** LÍNEAS PROPORCIONADAS **
——————

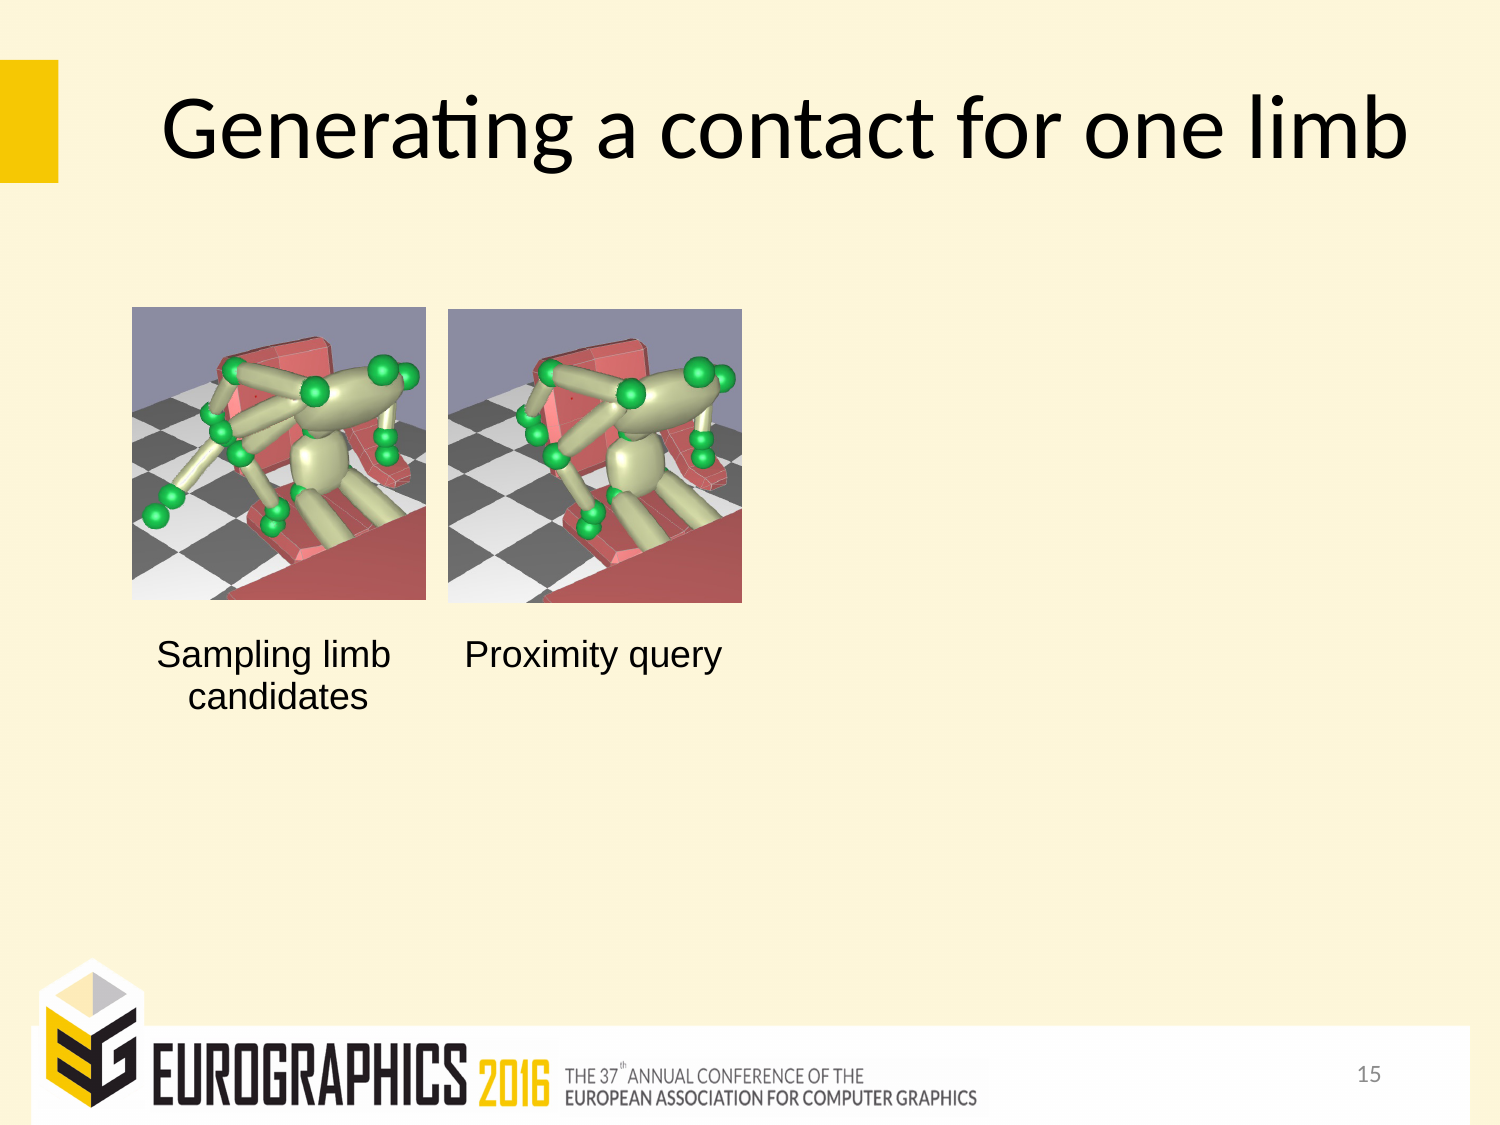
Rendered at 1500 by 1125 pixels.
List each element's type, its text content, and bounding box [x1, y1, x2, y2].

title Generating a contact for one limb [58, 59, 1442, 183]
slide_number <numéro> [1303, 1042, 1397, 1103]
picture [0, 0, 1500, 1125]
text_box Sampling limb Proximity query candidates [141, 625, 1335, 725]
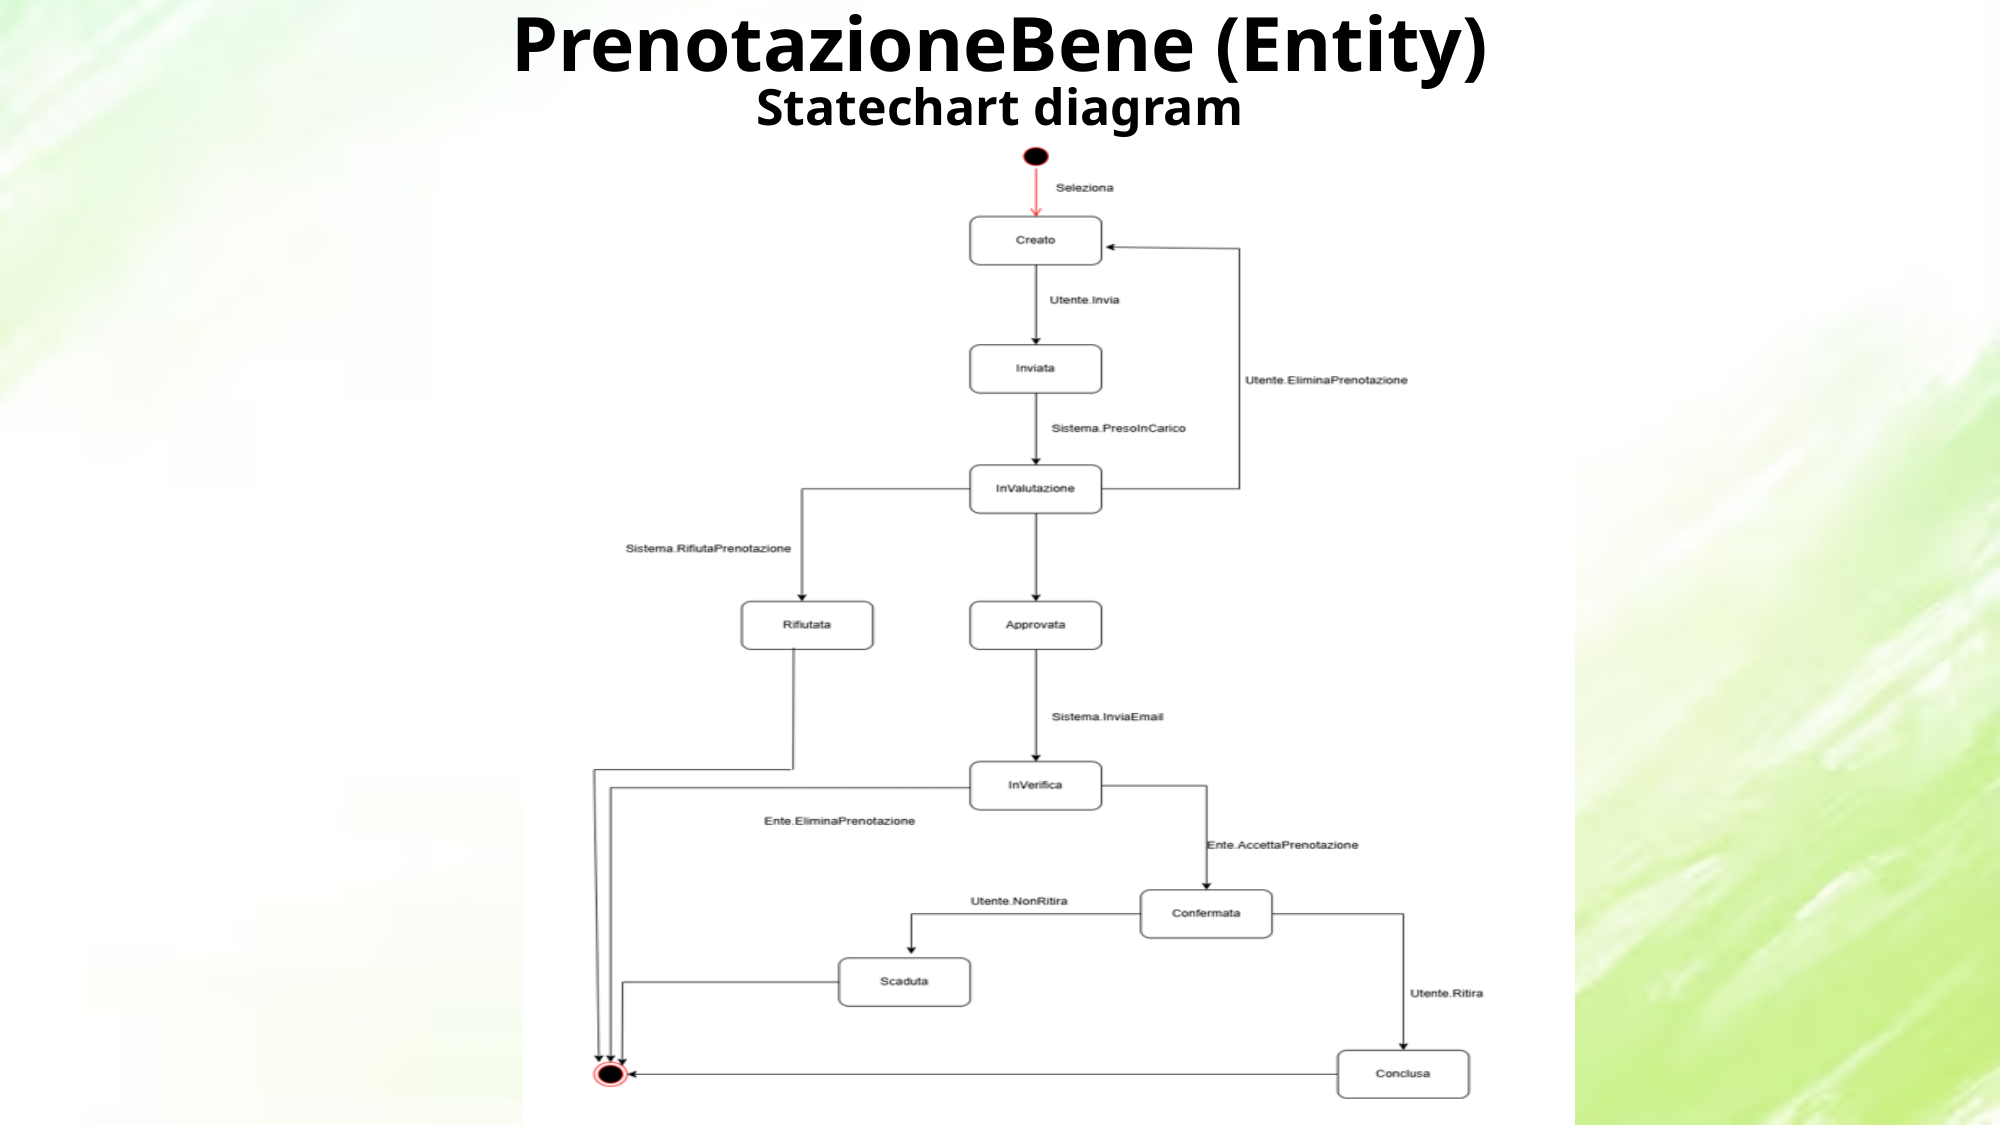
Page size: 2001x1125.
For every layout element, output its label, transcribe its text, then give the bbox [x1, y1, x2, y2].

——————

** LA SOLICITUD **
Extraiga de las líneas anteriores todas las que contengan la cadena "element".

** RESPUESTA ESPERADA **
List each element's type, its text content, and bounding box [x1, y1, x2, y2].
For every layout element, output its label, transcribe its text, then give the bbox [x1, y1, x2, y2].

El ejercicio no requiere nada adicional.